◆ **YOUR GOAL**:
Exactly reproduce the line containing "ring dip: (1087, 796)" together with every line after it, through the end of the entries, and give nothing more.

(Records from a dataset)

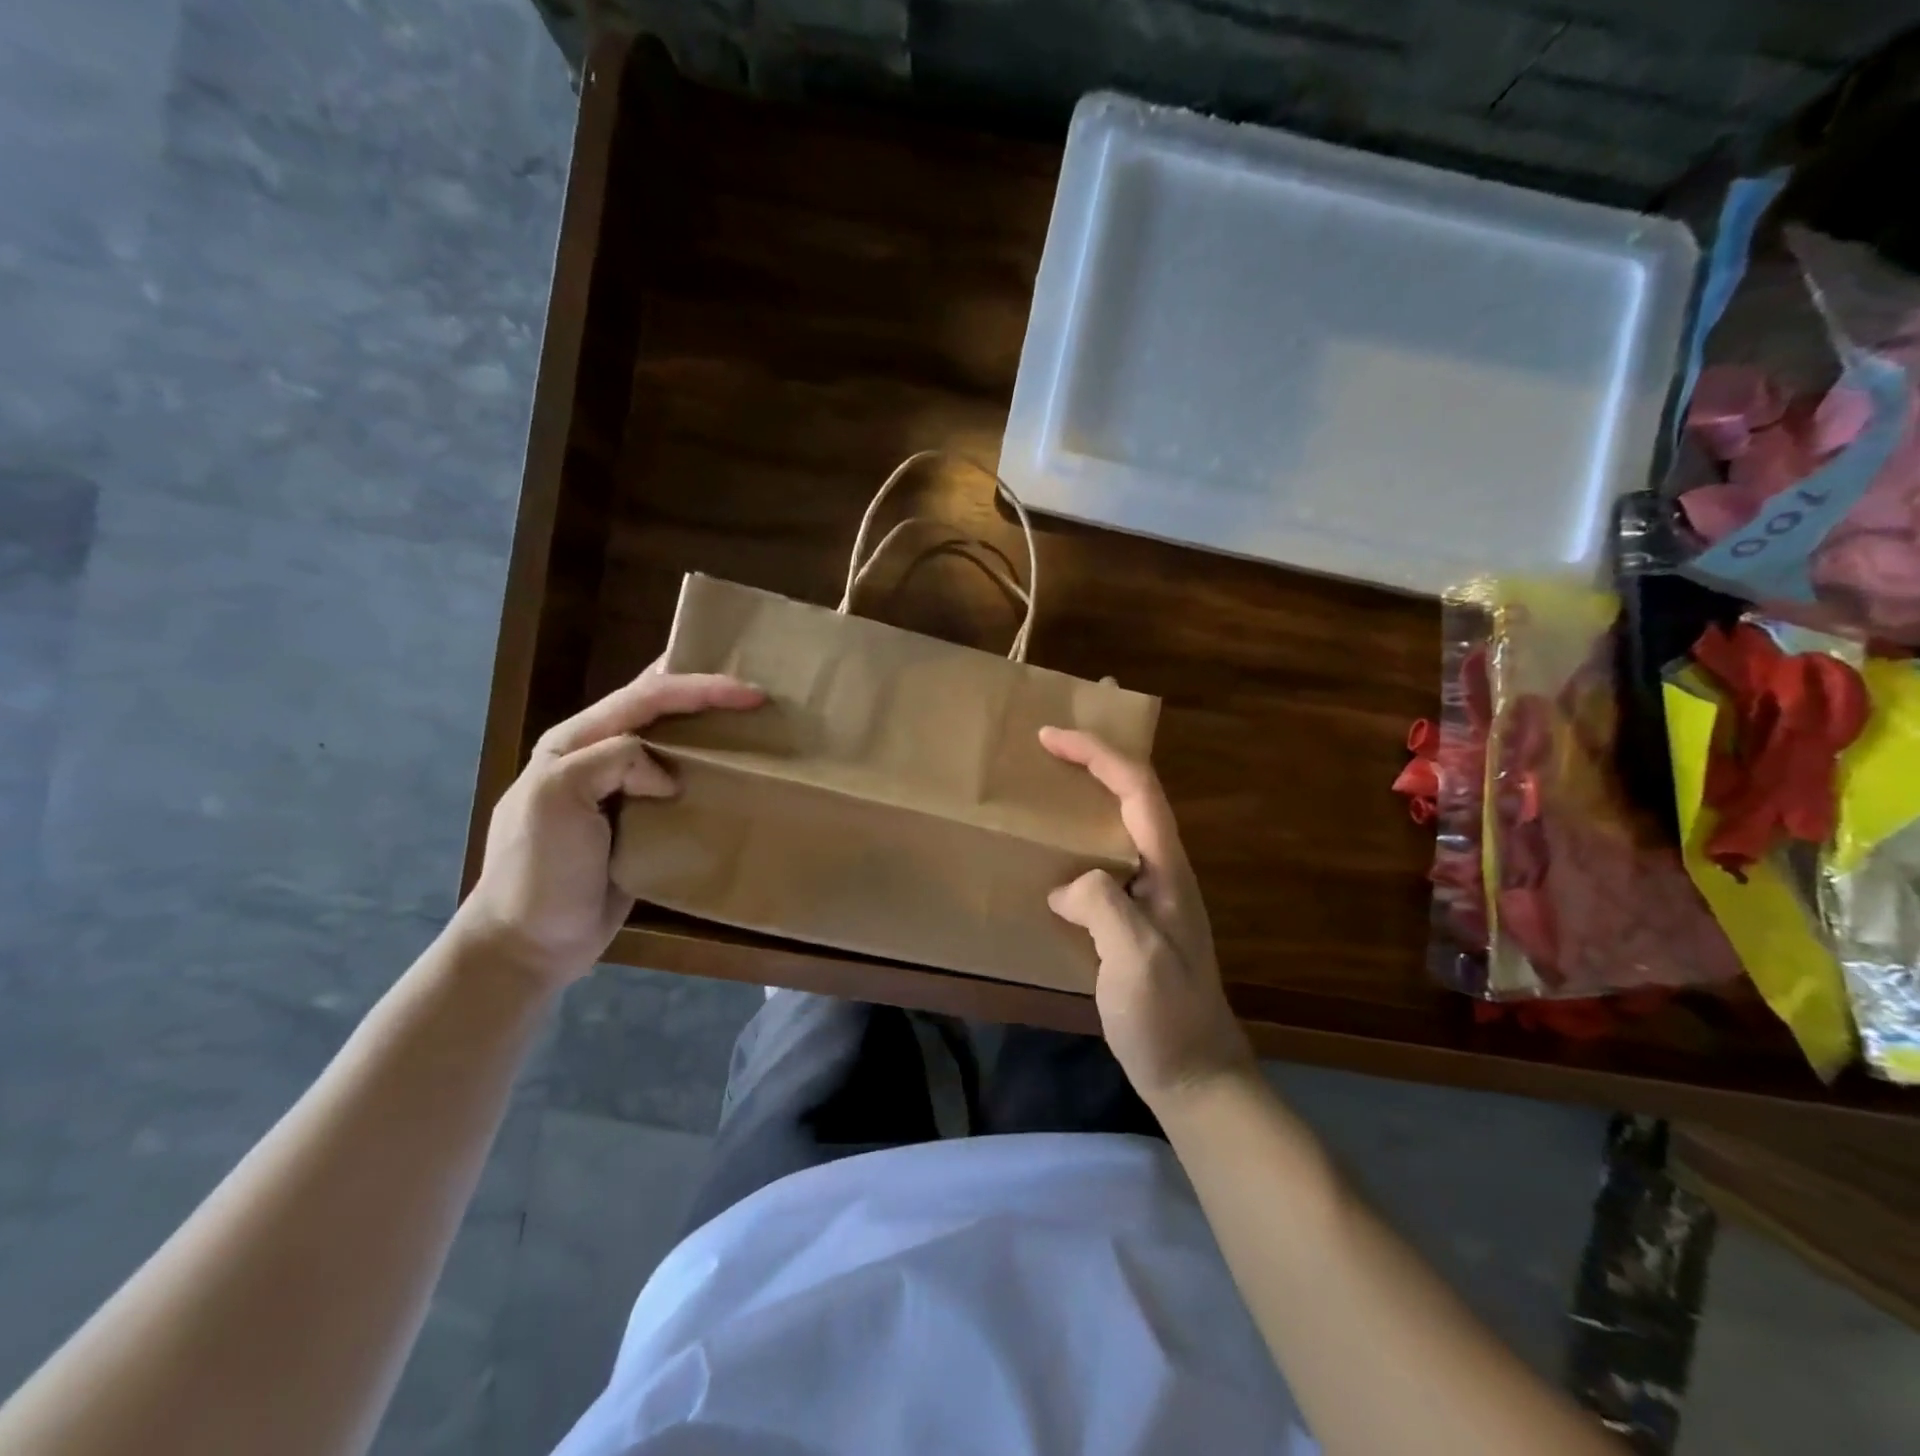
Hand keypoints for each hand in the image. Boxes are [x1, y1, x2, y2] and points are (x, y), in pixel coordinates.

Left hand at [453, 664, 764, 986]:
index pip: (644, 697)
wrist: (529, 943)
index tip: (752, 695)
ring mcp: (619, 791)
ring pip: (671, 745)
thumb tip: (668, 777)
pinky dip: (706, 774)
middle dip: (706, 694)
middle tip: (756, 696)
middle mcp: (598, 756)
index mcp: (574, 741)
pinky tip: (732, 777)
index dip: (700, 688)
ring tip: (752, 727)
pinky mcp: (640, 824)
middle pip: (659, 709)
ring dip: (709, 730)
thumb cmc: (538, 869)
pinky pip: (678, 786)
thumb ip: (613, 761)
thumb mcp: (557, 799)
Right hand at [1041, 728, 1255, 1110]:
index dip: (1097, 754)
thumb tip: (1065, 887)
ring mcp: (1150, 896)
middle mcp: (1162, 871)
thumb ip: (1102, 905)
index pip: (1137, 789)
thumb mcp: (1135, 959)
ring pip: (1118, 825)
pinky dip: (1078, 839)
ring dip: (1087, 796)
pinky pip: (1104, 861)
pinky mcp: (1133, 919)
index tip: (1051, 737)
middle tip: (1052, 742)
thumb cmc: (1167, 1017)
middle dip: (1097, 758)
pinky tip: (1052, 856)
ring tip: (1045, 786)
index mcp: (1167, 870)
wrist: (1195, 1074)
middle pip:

◆ **SOLVED PROBLEM**:
ring dip: (1087, 796)
pinky pip: (1104, 861)
pinky mcp: (1133, 919)
index tip: (1051, 737)
middle tip: (1052, 742)
thumb cmc: (1167, 1017)
middle dip: (1097, 758)
pinky tip: (1052, 856)
ring tip: (1045, 786)
index mcp: (1167, 870)
wrist: (1195, 1074)
middle pip:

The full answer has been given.